*** Opening of Record extracts ***

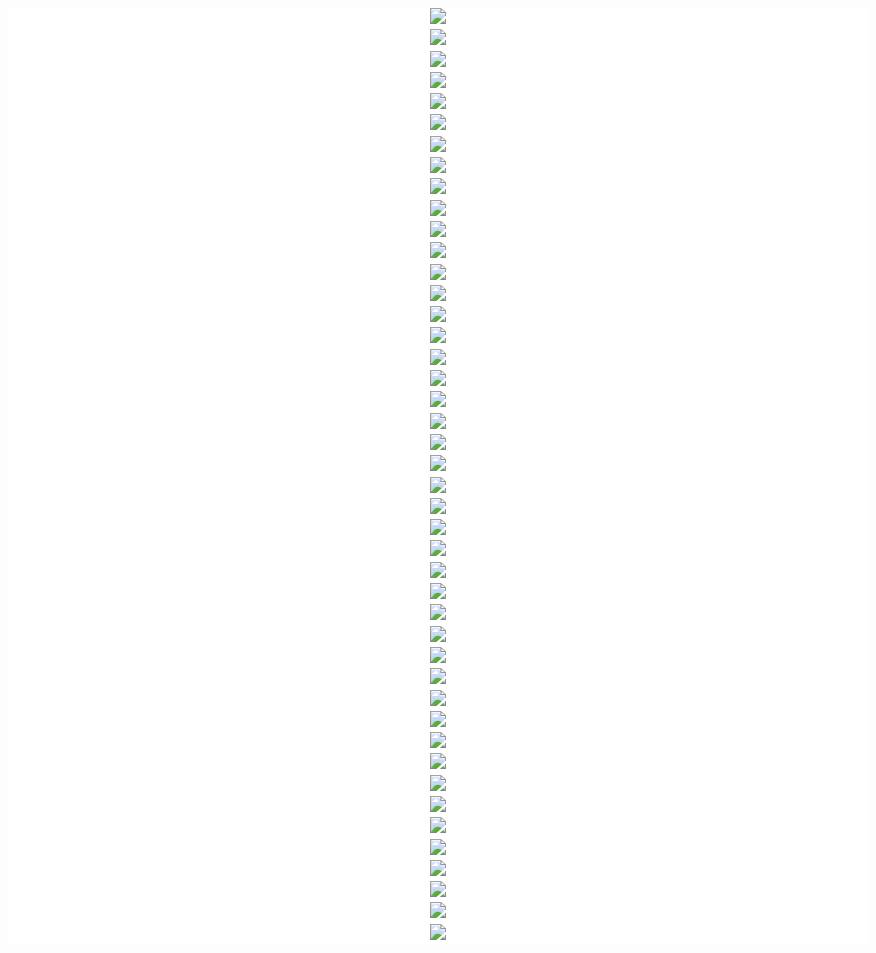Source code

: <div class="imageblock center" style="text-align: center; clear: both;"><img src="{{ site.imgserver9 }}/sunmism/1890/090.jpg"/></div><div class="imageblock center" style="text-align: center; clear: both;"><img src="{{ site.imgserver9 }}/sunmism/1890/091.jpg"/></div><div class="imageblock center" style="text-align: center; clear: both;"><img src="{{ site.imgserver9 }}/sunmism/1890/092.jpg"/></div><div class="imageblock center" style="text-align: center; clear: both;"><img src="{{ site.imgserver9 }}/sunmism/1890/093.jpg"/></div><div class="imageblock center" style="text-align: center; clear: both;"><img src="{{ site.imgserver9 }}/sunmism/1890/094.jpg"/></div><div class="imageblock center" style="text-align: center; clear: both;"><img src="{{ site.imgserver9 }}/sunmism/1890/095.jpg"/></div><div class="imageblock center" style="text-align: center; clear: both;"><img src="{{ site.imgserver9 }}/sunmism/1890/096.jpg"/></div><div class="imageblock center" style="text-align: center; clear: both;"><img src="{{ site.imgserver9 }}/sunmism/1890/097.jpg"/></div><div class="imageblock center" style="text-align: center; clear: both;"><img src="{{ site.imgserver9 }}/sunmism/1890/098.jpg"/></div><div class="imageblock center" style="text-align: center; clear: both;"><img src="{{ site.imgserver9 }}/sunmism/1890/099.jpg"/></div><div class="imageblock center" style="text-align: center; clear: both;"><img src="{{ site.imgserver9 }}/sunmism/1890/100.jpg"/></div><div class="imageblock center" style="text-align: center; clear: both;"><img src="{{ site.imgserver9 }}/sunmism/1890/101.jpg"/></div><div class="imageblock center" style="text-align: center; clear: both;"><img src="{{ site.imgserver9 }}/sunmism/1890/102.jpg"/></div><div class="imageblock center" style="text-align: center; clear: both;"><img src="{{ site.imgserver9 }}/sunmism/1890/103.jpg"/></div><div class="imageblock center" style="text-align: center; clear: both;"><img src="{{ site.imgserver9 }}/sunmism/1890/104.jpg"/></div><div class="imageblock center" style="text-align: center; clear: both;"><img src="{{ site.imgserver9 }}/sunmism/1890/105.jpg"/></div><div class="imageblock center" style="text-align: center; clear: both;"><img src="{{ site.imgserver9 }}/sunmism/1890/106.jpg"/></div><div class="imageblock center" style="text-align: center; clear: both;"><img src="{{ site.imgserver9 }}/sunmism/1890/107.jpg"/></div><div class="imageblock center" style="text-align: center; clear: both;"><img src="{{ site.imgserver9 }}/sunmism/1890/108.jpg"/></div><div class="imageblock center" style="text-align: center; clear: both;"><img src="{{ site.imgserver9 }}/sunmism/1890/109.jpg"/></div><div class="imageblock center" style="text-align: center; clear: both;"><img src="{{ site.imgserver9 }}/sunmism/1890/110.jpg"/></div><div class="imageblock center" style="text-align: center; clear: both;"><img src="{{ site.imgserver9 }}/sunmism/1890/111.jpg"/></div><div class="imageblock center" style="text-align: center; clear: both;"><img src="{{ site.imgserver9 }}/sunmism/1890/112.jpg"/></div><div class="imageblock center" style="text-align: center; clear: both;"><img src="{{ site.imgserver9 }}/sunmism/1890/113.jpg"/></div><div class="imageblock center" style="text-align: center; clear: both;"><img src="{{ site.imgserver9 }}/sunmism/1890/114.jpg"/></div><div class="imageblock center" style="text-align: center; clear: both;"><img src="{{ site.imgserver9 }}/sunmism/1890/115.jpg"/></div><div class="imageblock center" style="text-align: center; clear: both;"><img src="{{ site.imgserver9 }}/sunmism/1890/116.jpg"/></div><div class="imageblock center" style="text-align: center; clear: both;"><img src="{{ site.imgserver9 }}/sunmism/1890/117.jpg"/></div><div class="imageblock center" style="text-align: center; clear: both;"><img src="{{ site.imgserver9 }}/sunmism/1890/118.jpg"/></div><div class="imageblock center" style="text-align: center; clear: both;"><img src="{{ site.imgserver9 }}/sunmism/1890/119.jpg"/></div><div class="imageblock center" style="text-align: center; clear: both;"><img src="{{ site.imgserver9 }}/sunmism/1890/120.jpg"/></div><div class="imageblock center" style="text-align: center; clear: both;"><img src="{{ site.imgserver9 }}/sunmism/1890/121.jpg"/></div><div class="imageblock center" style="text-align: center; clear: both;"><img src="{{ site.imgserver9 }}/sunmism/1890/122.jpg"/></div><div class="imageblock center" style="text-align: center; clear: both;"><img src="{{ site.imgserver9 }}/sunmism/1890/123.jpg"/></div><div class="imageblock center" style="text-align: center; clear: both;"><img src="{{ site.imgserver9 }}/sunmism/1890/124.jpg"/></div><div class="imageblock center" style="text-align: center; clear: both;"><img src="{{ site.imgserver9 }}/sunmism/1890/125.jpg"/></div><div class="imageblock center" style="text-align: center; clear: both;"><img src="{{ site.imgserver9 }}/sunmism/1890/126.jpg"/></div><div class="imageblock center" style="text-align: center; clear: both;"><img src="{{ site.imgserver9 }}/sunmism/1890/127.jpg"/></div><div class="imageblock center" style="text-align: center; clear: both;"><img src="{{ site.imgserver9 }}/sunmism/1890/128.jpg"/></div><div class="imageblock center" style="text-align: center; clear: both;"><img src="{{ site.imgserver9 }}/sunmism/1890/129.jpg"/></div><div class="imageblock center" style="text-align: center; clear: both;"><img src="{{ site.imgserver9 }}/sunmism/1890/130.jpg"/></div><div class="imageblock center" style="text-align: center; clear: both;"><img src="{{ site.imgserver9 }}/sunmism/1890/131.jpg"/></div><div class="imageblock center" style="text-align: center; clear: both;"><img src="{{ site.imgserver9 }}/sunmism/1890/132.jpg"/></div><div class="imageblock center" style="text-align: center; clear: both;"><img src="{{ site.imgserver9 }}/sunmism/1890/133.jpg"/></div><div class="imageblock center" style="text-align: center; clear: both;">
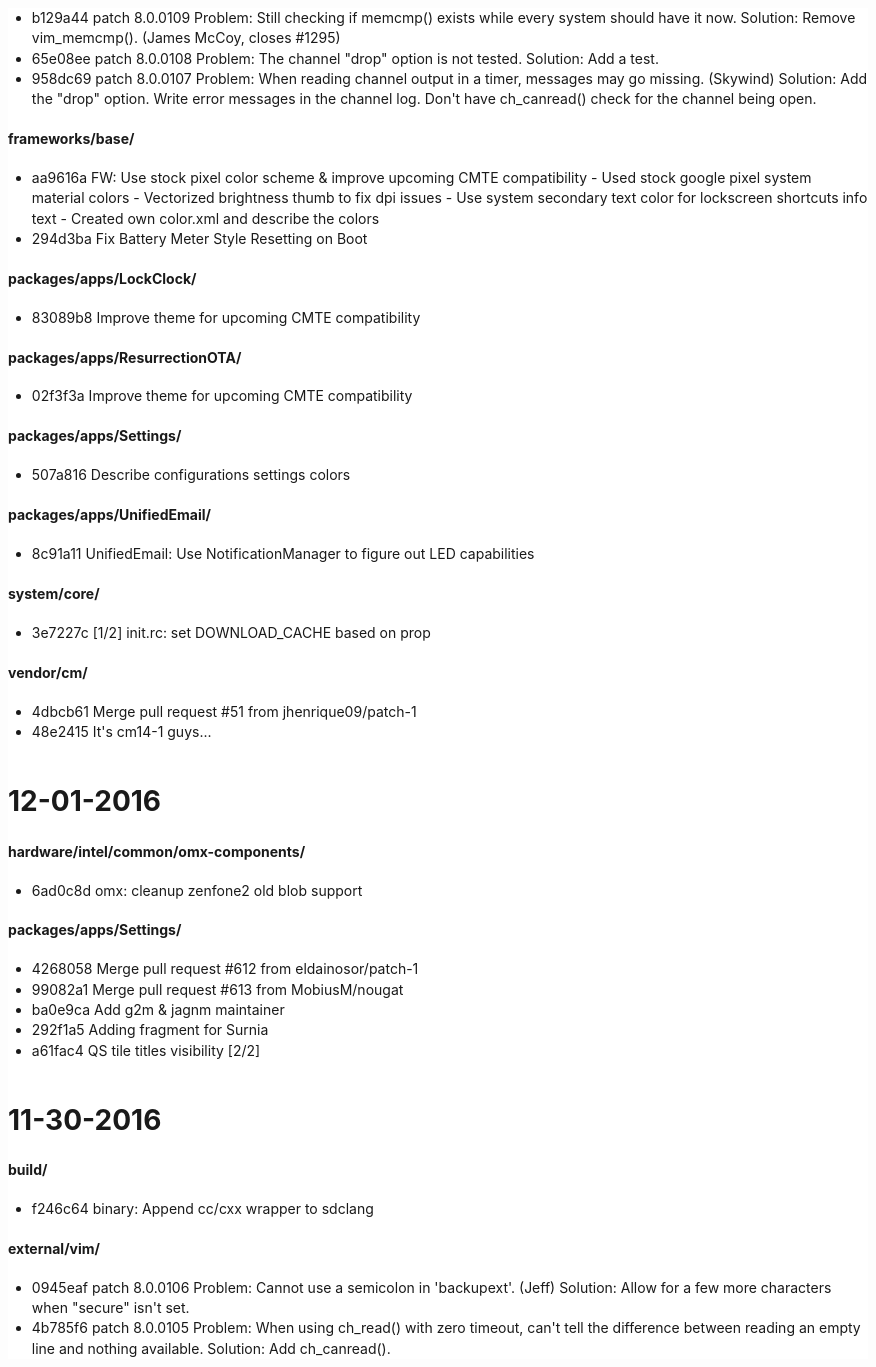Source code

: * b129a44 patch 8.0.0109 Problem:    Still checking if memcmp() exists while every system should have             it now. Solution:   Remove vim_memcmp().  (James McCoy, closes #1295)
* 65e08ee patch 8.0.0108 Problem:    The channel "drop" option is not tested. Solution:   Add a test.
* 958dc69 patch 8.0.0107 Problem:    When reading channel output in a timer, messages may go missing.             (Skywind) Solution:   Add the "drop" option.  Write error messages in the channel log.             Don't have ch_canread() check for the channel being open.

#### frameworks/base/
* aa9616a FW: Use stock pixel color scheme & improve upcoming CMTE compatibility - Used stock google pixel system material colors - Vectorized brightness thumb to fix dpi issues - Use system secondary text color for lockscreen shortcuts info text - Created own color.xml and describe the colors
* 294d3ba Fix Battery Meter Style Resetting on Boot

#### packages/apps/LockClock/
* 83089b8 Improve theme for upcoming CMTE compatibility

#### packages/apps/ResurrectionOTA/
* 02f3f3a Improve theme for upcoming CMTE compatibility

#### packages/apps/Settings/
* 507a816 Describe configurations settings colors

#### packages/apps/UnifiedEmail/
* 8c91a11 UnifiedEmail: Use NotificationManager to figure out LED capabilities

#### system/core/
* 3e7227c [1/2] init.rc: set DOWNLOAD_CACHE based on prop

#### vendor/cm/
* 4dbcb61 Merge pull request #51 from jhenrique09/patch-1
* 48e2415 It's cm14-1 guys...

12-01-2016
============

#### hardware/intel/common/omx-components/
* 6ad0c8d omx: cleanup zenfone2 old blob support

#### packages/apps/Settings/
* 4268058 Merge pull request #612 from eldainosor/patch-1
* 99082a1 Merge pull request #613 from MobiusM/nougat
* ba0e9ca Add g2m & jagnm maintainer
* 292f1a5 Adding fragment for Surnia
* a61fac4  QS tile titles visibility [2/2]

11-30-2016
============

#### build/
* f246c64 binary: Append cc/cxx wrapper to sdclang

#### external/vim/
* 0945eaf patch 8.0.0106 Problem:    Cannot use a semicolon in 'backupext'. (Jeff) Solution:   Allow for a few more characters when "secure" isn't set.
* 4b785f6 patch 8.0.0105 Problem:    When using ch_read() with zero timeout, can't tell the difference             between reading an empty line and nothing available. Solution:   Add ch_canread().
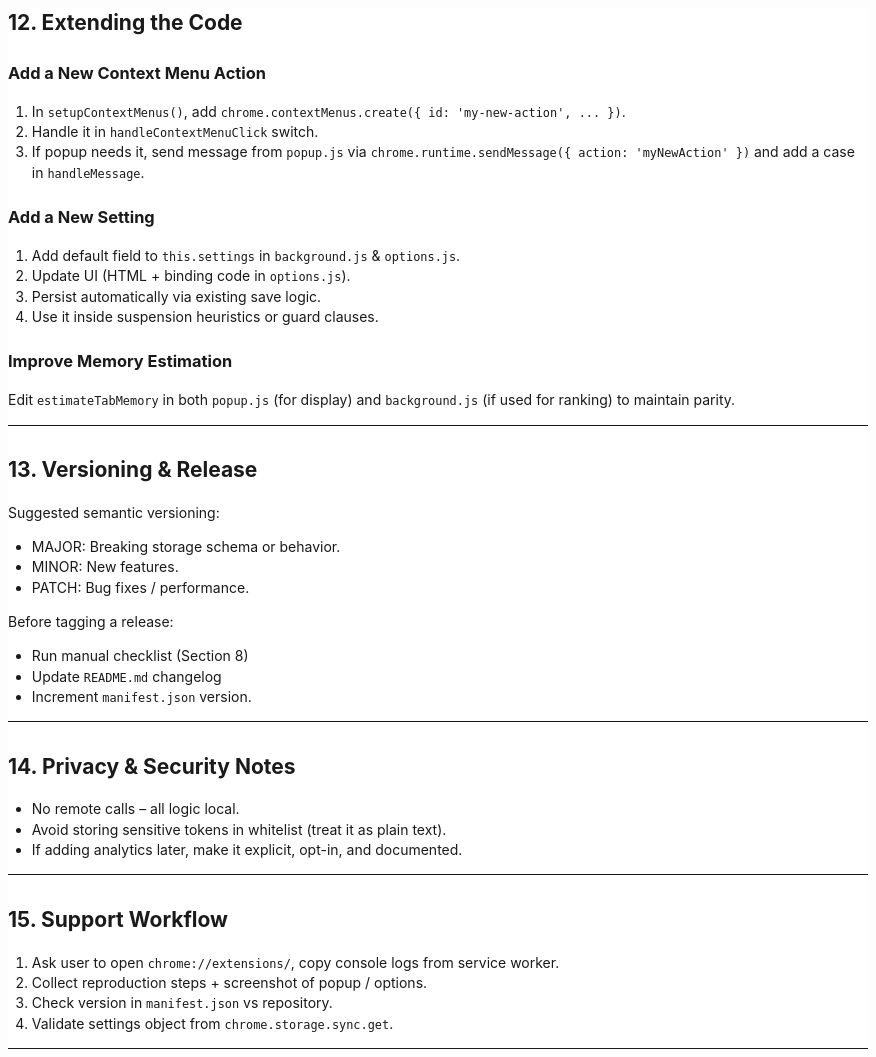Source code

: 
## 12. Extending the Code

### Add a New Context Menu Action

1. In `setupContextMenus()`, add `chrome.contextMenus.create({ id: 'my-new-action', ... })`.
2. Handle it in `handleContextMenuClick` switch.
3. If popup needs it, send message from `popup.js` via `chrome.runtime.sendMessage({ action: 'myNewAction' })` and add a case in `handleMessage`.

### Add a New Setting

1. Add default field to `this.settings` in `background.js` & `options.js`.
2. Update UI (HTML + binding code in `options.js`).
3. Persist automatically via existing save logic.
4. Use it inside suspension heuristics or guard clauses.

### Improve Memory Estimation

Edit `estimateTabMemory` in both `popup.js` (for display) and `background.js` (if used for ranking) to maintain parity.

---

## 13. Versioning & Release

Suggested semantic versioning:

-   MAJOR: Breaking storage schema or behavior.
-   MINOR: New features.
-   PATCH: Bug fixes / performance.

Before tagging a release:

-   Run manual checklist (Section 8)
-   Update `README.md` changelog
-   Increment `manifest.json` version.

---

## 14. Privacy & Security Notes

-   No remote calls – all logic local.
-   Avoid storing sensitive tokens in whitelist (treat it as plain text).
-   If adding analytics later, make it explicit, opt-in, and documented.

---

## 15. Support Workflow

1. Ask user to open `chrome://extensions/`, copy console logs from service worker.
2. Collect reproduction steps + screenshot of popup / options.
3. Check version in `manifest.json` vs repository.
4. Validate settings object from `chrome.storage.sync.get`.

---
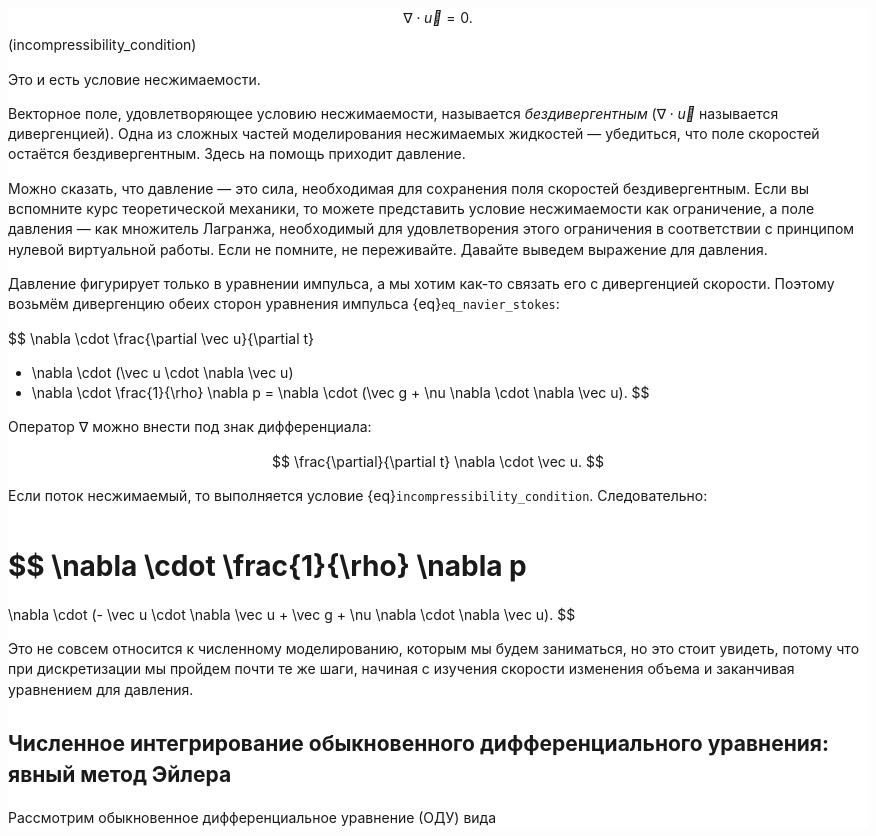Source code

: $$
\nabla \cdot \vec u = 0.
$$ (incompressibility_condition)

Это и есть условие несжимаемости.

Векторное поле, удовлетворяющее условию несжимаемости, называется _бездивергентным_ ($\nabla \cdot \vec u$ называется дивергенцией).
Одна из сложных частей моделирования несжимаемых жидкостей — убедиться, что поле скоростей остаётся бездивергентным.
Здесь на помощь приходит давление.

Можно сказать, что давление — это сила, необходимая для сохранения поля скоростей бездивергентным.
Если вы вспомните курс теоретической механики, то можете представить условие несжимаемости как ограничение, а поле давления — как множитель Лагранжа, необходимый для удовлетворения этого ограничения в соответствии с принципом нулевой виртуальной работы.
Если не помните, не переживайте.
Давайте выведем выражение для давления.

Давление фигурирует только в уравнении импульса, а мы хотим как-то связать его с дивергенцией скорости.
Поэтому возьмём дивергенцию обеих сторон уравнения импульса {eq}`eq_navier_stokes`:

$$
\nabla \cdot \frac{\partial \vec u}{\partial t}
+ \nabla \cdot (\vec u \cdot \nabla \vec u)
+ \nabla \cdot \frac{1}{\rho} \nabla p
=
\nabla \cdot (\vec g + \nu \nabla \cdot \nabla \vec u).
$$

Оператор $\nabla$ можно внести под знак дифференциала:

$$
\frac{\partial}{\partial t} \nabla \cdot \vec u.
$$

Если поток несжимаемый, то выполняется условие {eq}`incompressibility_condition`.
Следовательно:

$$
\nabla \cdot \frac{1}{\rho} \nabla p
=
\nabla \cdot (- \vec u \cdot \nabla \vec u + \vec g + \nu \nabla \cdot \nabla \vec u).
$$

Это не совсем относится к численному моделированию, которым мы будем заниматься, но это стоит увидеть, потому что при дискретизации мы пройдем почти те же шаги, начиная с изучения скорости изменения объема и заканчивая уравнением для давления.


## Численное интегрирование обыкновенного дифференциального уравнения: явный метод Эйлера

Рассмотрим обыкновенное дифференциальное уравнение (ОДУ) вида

*** Close of Record extracts ***

### Your task
Pick out each line of the data above that contains the string "apps", matching case exactly, and copy every such line in full.

### Task answer
#### packages/apps/LockClock/
#### packages/apps/ResurrectionOTA/
#### packages/apps/Settings/
#### packages/apps/UnifiedEmail/
#### packages/apps/Settings/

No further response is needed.